We must therefore, start with several questions, the first of which is whether or not it is of such architectural importance that it deserves to be saved, and the answer to that question is a resounding “no.”
It is, in truth and fact, a rectangle, built in 1956 or 1957, which replaced the MacFadden Deauville Hotel, which, indeed, just like the Roney Plaza at 23rd Street and Collins Avenue, deserved to have been saved, but, sadly and unhappily, neither one was.
Second, and also in truth and fact, the deterioration of the building has reached a point and a level at which is it completely unsafe and certainly uninhabitable. As one whose family moved to Miami Beach in 1946, and who ran through the basements and explored the towers of the predecessor building (which, as noted, should have been saved), there is little, if anything, that makes the current structure worthy of declaration as a historic building.
The third issue is very simple: IF it is incorrectly declared historic, then, and simply put, who will pay for the restoration? The current owners certainly not only have no intention of doing so, but they should not be forced to maintain a structure that has reached a point of such severe and dangerous deterioration.
Do I care? Of course I care. All of Carl Fisher’s historically important hotels should have been saved, but they weren’t. The original house that was the first Joe’s Restaurant (later Joe’s Stone Crab) on Biscayne Street should have been saved, but it wasn’t. The original Miami Beach Federal, on the northwest corner of Lincoln Road and Washington Avenue should have been save, but it wasn’t. The list, of course, is nearly endless. As stated above, the Roney Plaza and innumerable other buildings of architectural and historic importance should have been saved and I wonder where all of the (as the late, great Neil Rogers would often refer to them as) “well meaning but completely unknowledgeable front-running phonies were then. They were either not here or not interested, and it seems that the hysteria over saving the Deauville is being carried on and carried out by those who have wonderful memories of the pool, the ice skating rink, the coffee shop and restaurants, the wonderful shows and the great events held there, but, as is so often the case, none of them are prepared to put up the money to save a property that can be remembered in photographs, booklets, brochures and postcards, but which, frankly and truthfully, has reached the point—in a capitalistic (not a dirty word) society and free market economy at which it is time to state the truth and facts about a property that, while being a wonderful resort for a good few years and of which there are thousands and thousands of happy memories, never should have been built by Sam Cohen because its construction brought about the demolition of the current Deauville Hotel’s predecessor and it was that wonderful building which, absolutely and unquestionably should have been saved.

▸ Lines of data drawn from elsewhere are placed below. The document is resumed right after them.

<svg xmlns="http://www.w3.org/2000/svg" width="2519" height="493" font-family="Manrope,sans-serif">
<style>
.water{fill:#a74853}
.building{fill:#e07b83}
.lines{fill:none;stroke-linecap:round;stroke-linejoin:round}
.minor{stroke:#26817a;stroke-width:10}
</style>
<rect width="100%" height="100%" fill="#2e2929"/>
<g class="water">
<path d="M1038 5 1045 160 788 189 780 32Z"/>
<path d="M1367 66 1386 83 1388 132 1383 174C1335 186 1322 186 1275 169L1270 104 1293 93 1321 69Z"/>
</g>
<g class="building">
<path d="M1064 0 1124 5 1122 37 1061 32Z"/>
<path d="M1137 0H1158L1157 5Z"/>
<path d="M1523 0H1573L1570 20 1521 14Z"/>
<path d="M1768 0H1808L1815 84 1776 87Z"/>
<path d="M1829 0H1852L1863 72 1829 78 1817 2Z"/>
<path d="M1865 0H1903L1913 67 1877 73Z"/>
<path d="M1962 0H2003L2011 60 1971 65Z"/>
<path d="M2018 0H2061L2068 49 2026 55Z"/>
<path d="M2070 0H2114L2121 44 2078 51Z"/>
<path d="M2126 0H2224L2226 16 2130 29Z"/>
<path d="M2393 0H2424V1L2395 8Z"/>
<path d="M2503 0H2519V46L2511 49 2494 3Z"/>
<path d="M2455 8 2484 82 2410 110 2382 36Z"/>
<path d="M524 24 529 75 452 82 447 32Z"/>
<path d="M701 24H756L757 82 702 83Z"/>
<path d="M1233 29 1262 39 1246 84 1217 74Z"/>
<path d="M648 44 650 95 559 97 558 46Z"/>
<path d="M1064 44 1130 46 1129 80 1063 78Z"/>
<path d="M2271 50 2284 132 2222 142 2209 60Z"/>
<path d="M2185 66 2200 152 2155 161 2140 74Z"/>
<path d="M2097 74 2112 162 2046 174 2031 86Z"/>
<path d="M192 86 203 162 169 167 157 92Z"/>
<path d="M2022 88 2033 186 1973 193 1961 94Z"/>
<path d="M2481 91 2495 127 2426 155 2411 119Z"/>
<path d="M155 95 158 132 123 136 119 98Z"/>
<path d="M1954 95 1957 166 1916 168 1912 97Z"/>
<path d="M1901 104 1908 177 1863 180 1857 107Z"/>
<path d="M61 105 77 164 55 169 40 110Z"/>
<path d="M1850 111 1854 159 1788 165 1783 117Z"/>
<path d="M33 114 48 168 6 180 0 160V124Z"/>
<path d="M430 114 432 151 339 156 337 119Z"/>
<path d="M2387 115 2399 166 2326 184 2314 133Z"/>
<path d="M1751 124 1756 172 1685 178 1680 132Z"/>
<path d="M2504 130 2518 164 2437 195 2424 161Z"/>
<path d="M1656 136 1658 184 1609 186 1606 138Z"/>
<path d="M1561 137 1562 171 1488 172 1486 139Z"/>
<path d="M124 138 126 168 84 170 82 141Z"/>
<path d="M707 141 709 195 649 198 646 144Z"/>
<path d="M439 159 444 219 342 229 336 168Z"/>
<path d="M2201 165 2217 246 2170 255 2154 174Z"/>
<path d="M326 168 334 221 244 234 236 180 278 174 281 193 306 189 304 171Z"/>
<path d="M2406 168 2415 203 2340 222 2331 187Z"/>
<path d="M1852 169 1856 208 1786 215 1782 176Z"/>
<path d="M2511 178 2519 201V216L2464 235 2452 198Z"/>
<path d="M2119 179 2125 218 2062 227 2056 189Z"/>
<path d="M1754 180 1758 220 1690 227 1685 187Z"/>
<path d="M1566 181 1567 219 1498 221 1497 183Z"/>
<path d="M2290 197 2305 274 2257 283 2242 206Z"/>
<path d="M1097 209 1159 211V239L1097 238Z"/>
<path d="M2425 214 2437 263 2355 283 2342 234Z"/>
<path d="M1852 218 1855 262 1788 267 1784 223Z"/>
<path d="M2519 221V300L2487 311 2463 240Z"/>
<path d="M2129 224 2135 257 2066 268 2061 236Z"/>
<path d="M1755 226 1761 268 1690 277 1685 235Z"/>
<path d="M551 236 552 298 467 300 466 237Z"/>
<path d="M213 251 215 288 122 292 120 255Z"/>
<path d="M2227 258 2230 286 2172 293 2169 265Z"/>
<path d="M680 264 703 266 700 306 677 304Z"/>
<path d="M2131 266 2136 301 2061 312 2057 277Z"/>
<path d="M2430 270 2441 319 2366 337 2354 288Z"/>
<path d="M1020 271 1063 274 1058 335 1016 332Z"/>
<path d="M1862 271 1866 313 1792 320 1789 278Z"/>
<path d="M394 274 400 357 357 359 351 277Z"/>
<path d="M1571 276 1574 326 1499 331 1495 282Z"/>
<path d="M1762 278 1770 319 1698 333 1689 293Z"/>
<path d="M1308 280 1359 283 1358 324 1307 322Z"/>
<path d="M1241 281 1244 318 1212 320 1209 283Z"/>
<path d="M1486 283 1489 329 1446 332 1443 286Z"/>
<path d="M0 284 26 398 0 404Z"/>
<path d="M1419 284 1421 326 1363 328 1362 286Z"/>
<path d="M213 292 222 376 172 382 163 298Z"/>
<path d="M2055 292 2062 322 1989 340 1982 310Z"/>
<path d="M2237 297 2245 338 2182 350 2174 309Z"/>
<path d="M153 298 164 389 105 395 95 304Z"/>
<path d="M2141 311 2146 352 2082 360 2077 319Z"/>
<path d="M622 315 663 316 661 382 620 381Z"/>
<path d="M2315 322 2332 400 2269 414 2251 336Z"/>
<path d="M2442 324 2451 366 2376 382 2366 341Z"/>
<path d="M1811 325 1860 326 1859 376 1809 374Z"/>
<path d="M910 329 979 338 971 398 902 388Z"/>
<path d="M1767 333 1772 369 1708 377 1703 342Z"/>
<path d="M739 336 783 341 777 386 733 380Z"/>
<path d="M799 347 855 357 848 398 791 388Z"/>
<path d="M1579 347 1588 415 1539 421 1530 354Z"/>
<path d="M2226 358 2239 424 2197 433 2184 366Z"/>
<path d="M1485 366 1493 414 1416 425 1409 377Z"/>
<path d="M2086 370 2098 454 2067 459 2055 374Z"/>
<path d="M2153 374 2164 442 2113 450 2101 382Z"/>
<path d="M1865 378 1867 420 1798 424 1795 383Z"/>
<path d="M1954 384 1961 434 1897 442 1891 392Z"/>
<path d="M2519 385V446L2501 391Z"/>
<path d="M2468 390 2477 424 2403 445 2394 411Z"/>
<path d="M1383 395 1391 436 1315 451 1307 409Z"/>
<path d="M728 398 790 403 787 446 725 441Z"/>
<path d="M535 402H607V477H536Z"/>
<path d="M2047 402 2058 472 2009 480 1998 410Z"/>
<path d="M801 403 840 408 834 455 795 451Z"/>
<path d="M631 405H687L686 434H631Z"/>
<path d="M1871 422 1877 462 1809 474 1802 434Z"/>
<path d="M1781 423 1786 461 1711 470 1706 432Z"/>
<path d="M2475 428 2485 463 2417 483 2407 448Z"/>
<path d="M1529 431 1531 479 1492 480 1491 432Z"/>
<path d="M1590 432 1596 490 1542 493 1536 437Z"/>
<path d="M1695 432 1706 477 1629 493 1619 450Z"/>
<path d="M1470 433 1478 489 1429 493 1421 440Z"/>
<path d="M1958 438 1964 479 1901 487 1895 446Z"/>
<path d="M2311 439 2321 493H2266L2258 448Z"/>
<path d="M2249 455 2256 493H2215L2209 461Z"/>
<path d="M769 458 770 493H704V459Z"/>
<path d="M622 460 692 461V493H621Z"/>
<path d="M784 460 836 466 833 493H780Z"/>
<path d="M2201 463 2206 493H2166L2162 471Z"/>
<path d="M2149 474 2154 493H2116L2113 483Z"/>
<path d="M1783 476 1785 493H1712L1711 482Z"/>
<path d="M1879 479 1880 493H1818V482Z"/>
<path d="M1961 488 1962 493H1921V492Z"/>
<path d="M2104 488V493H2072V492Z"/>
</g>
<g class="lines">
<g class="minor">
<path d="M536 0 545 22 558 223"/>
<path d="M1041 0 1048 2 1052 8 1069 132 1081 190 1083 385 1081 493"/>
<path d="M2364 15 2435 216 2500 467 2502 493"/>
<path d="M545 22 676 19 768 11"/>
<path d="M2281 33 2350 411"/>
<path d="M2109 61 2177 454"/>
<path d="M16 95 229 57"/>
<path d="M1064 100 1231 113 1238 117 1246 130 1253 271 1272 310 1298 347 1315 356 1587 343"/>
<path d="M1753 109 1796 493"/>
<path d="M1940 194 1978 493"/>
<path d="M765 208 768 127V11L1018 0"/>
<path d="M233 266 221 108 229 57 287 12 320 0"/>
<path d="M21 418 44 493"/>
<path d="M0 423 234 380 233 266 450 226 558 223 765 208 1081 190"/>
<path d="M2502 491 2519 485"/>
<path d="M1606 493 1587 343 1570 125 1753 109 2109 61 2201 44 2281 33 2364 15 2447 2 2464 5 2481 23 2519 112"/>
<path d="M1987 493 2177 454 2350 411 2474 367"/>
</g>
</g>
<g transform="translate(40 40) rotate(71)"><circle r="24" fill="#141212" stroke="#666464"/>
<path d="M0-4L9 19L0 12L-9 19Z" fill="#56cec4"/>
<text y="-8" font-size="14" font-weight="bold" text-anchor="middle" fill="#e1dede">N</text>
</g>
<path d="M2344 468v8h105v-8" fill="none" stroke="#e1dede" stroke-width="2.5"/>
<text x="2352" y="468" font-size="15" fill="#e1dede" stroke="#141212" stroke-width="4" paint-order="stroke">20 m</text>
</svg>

Simply put: if the crocodile tears crying so called “preservationists” really and truly want to save the hotel, then, indeed, I urge them (which they won’t do, and both you, dear reader, and I know this to be an absolute fact) to get off their butts, form a not-for-profit corporation and raise the some hundreds of millions of dollars which it will take to restore a property that is, frankly, almost beyond restoration. At such time as that occurs (on “the twelfh of never?”)
I will not only honestly and earnestly salute them but will also admit that I was wrong. But, and again, “truth be told?” Neither is going to happen.
Be –and stay—well, folks, and with all good wishes to all of you, your friends and your families.